The National Constitution provides as follows:—

“The Senate of the United States shall be composed of two Senators from each State, chosen by the Legislature thereof.”

“The times, places, and manner of holding elections for Senators and Representatives shall be prescribed in each State by the Legislature thereof; but the Congress may at any time by law make or alter such regulations, except as to the places of choosing Senators.”

In carrying out this provision, the Legislature of New Jersey, by a statute passed April 10, 1846, and copied from a statute passed in 1790, enacted as follows:—

“Senators of the United States on the part of this State shall be appointed by the Senate and General Assembly of this State in joint meeting assembled.”

In pursuance of these two provisions of National Constitution and of local statute, the Legislature of New Jersey has undertaken to elect a Senator. From the statement of the case, it appears, that, on a certain day, the two Houses assembled “in joint meeting”; that they proceeded to act on a resolution declaring that “any candidate receiving a plurality of votes of the members present shall be declared duly elected”; that this resolution was adopted by forty-one votes out of eighty-one,—eleven Senators, being a majority of the Senate, and thirty members of the House, being less than a majority of that body, voting for it; that, in pursuance of this resolution, Mr. Stockton was declared Senator, although he did not receive a majority of the votes of either House or of the joint meeting. In point of fact, he received forty votes, of which ten were from Senators and thirty from members of the Assembly, while against him were forty-one votes; and the question you are to decide is on the legality of this election.

The National Constitution is the original and highest source of light on the question. Here we find, that, in the absence of any regulations from Congress, the manner of choosing a Senator is referred to the State Legislature. The Senator is to be chosen by the Legislature, which is to prescribe, among other things, the manner of holding the election. Whatever the State can do must be derived from this source, nor more nor less. The choice is by the Legislature, according to a manner prescribed by the Legislature.

The National Constitution does not undertake to define a State Legislature or its forms of proceeding. This is left to the State itself. Notoriously, these Legislatures were modelled on the Colonial Legislatures preceding them, which had been modelled on the Parliament of the mother country. As a general rule, there were two Chambers, upper and lower; but this was not universal. In Georgia and Pennsylvania there was for a while only a single Chamber, constituting the Legislature. I mention this to show how completely the State itself was left to determine the conditions of its Legislature. But the State speaks through the State Constitution, which fixes these conditions. Where the Constitution is silent, can the Legislature itself venture to speak?

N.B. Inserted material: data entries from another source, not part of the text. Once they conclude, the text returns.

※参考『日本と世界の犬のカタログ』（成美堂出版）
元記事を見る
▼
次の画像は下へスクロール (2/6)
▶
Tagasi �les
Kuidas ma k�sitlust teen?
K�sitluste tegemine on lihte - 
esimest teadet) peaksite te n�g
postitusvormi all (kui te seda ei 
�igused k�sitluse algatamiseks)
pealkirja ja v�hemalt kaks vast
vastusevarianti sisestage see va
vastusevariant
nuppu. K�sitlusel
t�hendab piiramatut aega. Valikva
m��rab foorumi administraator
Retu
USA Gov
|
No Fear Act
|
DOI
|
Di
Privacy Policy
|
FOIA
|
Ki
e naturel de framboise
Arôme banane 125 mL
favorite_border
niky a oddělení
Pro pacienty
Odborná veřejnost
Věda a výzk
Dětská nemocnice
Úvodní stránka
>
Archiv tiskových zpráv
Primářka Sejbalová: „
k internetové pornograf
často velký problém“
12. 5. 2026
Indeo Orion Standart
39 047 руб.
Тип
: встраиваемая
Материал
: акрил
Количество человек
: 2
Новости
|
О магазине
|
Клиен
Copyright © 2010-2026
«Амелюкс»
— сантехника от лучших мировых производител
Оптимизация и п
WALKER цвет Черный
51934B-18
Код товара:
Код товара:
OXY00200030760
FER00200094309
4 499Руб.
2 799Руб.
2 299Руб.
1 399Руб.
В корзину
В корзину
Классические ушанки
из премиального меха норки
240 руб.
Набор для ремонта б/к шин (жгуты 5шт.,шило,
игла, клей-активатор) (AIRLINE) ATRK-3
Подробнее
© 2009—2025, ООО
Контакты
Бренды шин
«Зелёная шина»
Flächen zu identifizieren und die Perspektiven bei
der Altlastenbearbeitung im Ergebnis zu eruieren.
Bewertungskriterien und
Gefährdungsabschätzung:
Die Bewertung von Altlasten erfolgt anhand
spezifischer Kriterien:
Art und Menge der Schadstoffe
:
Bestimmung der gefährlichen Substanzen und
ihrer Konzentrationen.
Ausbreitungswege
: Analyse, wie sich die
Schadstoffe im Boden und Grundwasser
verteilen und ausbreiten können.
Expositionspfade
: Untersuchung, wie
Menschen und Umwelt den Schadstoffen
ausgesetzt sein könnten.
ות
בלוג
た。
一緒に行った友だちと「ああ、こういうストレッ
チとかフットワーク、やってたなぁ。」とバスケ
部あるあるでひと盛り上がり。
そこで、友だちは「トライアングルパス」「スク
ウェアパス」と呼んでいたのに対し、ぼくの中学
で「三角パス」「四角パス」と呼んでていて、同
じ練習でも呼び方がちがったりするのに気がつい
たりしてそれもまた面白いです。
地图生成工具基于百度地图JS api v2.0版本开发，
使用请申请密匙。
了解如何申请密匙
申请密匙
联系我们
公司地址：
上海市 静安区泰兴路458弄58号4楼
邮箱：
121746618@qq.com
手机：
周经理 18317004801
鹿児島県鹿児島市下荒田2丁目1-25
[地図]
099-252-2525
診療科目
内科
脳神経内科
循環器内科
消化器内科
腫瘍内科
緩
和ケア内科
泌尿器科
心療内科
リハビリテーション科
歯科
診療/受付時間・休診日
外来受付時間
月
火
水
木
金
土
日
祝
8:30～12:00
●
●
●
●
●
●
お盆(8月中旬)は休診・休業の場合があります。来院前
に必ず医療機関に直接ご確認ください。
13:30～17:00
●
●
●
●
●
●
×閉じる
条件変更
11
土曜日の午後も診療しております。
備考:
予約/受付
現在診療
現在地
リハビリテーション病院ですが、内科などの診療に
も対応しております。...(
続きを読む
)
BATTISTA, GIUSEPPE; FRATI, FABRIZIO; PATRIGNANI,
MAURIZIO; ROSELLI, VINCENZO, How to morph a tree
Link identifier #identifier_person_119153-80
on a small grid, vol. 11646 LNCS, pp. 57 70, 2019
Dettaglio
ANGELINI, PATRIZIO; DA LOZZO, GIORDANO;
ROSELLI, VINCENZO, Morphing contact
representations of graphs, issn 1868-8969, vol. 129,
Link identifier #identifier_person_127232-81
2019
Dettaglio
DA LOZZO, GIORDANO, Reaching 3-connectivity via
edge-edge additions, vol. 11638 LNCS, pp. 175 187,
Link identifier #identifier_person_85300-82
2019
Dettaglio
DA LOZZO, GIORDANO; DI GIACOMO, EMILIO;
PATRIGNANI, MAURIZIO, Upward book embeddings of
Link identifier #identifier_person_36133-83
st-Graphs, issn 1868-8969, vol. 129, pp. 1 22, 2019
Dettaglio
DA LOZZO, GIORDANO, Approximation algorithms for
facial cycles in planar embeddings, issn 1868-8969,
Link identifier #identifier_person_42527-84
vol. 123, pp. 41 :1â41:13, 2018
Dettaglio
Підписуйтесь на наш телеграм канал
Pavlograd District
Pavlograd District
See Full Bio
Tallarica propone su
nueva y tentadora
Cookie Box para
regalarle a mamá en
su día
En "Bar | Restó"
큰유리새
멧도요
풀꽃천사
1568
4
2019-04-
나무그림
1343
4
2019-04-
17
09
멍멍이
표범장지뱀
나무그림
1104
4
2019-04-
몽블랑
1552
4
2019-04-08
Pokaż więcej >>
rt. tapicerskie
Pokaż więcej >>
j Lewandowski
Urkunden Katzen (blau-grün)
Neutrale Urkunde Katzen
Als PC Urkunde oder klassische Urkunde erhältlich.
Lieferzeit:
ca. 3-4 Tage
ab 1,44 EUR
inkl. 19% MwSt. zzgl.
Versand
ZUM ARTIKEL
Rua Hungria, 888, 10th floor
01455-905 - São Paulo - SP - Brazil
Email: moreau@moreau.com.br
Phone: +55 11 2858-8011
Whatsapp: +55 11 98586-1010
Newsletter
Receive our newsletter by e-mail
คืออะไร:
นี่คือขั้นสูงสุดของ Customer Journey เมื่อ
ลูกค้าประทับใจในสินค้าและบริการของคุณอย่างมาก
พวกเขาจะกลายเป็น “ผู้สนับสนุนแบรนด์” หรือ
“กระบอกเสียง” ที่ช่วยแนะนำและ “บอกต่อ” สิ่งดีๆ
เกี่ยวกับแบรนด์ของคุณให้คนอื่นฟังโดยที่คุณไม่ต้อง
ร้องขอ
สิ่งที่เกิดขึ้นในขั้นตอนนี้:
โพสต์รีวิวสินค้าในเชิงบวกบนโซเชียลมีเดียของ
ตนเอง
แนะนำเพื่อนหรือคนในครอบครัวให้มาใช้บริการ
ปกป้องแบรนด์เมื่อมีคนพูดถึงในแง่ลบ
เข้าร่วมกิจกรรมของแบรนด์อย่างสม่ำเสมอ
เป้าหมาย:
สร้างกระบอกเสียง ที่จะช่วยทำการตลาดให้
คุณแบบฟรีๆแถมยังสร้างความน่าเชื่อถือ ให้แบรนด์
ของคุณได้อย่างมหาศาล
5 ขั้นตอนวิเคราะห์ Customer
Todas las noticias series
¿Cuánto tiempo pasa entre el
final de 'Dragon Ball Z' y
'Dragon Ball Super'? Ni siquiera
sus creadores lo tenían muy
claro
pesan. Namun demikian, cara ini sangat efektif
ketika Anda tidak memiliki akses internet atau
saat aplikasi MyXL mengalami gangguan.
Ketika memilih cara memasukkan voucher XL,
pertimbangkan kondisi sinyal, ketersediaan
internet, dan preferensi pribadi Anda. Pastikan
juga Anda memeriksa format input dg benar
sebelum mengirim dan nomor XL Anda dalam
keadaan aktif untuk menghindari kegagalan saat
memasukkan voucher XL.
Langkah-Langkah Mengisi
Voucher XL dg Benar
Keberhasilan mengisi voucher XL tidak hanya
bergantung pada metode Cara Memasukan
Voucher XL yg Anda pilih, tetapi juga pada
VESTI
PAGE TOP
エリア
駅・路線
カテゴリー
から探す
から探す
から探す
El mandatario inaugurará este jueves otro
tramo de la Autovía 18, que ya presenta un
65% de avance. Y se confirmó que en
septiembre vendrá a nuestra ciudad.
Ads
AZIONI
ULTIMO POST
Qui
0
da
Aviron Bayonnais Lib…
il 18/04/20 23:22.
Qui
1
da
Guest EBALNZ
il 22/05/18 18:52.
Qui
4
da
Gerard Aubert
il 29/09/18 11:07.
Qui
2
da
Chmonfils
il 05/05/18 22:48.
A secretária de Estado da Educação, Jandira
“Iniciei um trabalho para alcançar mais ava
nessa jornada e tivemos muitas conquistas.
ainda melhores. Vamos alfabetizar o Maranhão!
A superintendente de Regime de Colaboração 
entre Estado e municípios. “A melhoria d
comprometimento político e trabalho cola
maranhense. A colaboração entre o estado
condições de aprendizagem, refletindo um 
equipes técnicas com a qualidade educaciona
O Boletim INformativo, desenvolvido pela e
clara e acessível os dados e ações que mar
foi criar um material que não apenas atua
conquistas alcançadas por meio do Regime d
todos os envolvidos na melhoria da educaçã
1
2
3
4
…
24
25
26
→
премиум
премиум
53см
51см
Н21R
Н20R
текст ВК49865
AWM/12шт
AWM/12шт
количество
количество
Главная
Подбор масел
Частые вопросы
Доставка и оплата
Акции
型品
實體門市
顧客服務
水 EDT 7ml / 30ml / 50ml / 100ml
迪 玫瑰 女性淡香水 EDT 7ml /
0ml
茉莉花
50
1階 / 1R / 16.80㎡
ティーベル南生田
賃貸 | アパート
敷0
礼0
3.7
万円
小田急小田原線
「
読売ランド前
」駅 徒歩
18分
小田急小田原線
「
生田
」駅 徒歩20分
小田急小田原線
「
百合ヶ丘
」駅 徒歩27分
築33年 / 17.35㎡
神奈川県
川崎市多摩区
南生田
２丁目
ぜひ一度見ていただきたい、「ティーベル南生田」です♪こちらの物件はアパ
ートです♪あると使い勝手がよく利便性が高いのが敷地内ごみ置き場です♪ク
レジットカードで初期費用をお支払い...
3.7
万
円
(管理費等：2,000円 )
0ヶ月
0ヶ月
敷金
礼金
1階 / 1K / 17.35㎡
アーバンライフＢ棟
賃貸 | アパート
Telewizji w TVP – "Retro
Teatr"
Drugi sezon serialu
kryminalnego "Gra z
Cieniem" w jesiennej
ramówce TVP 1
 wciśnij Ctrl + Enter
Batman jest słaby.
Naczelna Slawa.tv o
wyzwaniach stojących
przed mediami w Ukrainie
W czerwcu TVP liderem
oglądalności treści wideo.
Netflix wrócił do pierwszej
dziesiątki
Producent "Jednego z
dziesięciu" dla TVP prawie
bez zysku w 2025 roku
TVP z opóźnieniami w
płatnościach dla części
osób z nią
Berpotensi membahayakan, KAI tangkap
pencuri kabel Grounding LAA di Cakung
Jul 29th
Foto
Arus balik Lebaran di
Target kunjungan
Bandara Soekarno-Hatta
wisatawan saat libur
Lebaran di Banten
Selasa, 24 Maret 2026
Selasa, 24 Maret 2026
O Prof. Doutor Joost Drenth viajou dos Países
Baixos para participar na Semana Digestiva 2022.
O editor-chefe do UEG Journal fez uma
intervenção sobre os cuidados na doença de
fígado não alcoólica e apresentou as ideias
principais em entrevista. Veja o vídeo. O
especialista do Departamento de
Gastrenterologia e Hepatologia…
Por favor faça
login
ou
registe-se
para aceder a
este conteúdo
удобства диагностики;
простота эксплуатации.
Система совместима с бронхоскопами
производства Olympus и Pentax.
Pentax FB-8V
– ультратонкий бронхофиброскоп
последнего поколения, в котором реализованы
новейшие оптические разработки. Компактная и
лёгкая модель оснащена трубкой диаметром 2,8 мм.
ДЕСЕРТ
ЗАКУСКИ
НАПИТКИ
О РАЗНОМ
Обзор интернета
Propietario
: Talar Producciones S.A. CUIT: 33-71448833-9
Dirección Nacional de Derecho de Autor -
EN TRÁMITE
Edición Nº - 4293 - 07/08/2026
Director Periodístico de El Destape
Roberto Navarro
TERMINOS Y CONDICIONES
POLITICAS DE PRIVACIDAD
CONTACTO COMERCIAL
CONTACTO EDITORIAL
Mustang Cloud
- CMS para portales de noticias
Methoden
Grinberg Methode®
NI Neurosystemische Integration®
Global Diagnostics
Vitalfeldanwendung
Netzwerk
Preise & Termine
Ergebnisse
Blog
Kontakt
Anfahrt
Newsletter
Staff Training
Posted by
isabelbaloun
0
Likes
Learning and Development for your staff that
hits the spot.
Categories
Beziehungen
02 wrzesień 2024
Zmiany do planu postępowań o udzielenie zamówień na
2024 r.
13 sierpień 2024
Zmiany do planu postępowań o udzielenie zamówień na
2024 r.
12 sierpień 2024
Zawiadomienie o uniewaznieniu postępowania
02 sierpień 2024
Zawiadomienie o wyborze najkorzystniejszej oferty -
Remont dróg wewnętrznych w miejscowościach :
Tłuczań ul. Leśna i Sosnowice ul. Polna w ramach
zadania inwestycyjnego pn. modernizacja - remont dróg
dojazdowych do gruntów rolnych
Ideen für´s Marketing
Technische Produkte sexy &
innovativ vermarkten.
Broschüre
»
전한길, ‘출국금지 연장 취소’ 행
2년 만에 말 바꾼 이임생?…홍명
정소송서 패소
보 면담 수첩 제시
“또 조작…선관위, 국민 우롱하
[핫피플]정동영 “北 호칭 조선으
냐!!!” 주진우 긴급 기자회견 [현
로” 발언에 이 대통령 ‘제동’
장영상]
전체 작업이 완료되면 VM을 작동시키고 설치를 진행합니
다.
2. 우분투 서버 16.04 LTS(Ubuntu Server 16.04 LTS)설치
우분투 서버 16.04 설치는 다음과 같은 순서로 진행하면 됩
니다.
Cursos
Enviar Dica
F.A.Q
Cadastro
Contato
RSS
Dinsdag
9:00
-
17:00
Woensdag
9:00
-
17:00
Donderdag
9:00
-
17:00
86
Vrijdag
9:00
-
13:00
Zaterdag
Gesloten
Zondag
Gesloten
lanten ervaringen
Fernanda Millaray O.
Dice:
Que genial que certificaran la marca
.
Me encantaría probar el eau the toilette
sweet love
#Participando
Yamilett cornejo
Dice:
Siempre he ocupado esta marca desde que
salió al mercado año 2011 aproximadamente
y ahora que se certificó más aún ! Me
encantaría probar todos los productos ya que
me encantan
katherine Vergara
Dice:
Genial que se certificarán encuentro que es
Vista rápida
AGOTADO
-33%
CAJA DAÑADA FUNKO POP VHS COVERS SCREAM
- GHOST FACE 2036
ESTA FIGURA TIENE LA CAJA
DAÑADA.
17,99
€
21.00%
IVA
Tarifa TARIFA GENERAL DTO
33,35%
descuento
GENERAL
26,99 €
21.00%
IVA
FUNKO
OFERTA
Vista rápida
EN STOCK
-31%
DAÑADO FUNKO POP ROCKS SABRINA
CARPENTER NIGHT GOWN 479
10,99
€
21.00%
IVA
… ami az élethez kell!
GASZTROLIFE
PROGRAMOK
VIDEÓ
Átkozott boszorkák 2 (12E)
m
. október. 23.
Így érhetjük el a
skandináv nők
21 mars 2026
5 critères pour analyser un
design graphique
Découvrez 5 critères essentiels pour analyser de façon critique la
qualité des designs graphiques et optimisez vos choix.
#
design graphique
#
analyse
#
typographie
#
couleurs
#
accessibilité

Repairing to the Constitution of New Jersey, we find it providing that “the legislative power shall be vested in a Senate and General Assembly”; that these bodies shall meet and organize separately”; that “all bills and joint resolutions shall be read three times in each House”; and “no bill or joint resolution shall pass, unless there be a majority of all the members of each body personally present and agreeing thereto.” Such is the definition of a Legislature, and such are the forms of legislative proceedings prescribed by the Constitution of New Jersey.

The statute of New Jersey, to which I have referred as framed in 1790, was entitled “An Act to prescribe the manner of appointing Senators of the United States and Electors of the President and Vice-President of the United States on the part of this State.” This was in pursuance of the National Constitution. It was the execution, on the part of the State, of the power with which it was invested to prescribe the manner of electing Senators.